BEGIN The data

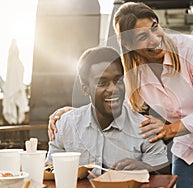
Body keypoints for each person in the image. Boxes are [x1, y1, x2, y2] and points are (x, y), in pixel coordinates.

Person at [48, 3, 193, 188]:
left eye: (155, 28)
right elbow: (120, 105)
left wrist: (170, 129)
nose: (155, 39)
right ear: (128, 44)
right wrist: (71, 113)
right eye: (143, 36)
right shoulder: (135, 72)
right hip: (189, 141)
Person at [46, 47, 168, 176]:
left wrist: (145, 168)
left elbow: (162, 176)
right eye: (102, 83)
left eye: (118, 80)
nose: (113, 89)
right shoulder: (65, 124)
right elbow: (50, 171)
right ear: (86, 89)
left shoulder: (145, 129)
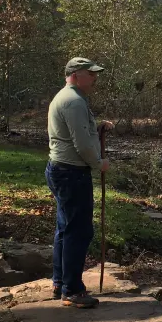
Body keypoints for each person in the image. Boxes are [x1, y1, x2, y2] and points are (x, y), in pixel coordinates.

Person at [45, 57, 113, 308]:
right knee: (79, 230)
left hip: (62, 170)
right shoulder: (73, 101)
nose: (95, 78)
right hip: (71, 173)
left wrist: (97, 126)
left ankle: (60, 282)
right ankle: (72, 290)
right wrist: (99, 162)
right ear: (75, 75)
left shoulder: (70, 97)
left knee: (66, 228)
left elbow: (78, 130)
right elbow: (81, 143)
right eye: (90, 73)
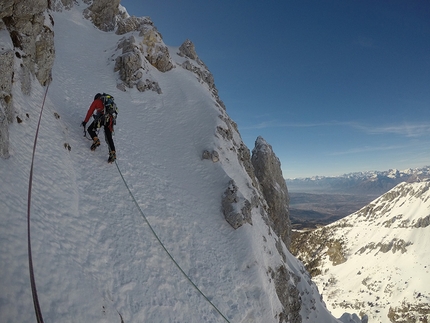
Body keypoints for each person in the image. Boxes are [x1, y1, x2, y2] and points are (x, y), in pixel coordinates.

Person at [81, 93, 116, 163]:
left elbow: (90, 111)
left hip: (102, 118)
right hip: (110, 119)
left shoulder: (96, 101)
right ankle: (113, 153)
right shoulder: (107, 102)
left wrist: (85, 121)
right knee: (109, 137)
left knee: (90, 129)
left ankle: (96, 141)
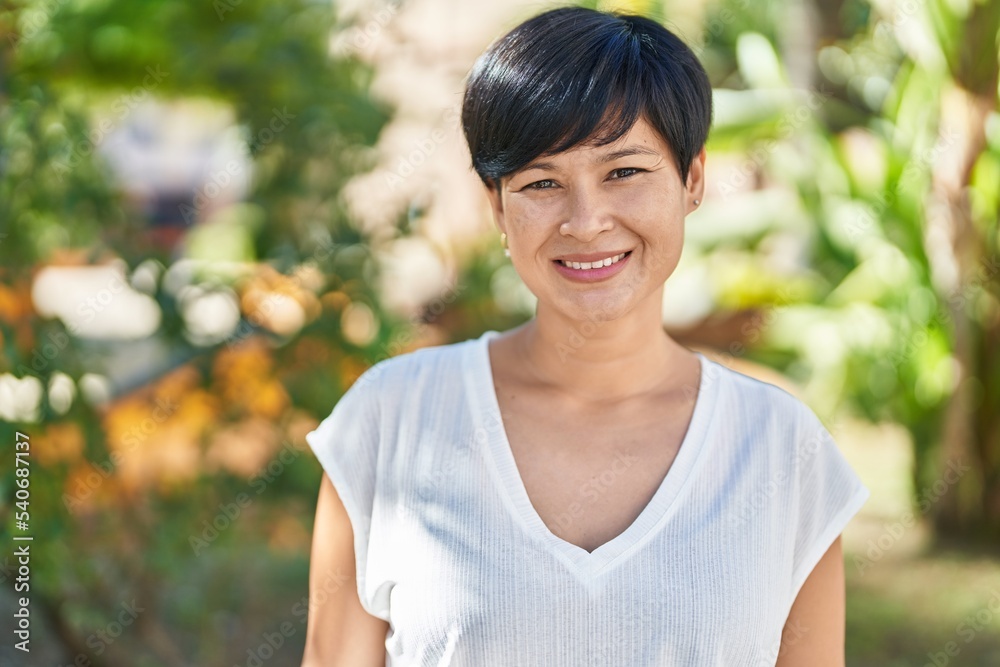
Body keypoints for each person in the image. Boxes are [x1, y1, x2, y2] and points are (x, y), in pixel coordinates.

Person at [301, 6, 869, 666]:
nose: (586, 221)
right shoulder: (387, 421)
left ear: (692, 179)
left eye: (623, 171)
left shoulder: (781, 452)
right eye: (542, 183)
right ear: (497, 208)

END The data
BEGIN The data

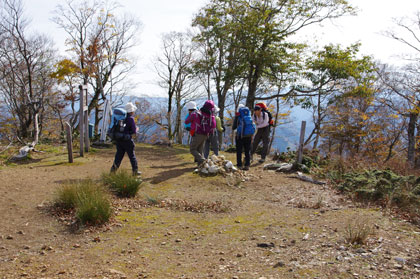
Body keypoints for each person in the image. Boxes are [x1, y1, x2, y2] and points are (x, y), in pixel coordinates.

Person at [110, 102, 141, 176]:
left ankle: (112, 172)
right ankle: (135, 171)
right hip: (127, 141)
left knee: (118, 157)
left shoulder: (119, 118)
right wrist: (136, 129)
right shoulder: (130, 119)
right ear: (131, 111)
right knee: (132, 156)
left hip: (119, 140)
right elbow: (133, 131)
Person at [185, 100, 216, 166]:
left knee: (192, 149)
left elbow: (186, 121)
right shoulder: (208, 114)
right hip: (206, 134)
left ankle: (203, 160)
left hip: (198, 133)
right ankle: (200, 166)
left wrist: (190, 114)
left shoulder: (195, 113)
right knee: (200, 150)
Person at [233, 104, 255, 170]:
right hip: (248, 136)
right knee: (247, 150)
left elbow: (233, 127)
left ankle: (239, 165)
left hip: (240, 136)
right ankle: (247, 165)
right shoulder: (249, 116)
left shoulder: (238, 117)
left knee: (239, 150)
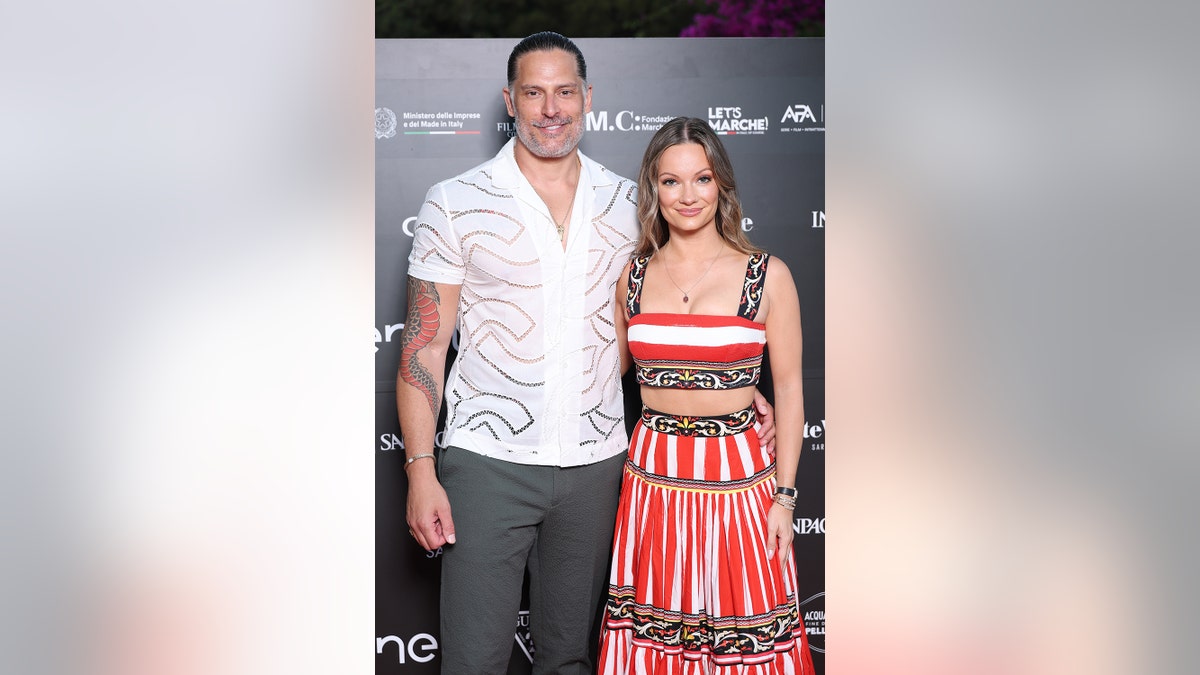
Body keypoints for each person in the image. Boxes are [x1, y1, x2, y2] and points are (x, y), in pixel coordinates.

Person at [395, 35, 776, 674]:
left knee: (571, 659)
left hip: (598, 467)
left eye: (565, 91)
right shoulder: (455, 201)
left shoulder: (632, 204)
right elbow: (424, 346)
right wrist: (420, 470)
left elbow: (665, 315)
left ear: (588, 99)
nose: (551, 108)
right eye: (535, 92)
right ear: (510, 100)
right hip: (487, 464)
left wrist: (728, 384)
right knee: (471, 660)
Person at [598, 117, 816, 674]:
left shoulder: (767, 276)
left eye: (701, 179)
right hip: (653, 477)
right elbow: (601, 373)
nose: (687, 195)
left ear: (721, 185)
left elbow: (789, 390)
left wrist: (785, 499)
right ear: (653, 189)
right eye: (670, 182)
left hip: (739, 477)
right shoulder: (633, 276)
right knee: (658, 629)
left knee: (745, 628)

END The data
BEGIN The data

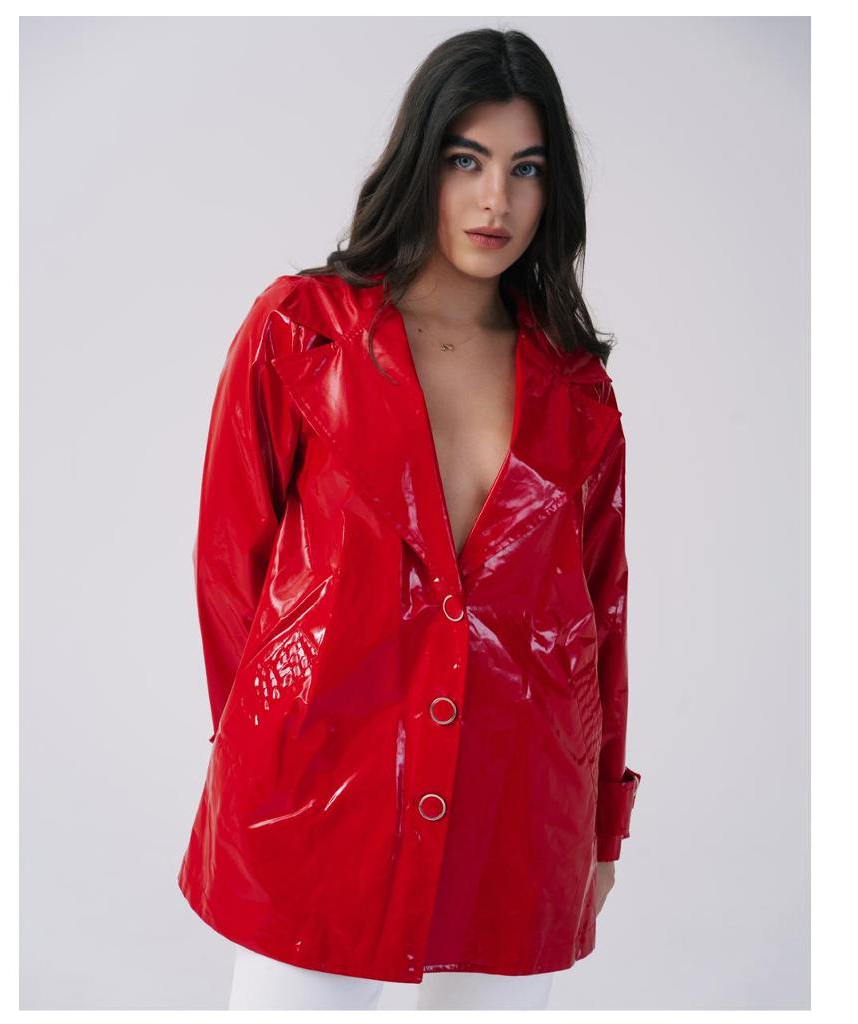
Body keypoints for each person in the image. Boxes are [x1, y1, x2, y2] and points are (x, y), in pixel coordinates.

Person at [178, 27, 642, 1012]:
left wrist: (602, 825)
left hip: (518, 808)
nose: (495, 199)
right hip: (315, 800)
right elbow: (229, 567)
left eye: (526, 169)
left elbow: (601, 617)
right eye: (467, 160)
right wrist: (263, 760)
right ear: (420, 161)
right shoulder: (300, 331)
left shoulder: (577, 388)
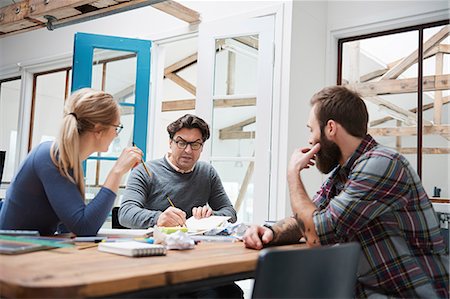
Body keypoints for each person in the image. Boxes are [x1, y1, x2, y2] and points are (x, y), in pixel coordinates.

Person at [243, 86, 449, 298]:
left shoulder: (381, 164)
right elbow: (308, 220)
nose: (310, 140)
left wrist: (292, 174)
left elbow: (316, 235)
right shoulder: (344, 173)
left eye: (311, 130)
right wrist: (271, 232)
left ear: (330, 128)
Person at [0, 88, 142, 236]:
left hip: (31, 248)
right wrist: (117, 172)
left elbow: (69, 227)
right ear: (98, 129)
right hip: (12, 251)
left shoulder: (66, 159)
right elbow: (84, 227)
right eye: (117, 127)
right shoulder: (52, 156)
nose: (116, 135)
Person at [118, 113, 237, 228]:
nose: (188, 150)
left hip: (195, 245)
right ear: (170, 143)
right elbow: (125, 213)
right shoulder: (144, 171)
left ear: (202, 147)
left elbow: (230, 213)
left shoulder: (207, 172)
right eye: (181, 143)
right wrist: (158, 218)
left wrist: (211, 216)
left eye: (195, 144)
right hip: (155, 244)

END The data

● About this task: Please reproduce exactly the lines in the listing above from the one containing "left ear: (721, 185)" through the one containing "left knee: (745, 628)", both included, and nothing more.

● Written response:
left ear: (721, 185)
left elbow: (789, 390)
left wrist: (785, 499)
right ear: (653, 189)
right eye: (670, 182)
left hip: (739, 477)
right shoulder: (633, 276)
right knee: (658, 629)
left knee: (745, 628)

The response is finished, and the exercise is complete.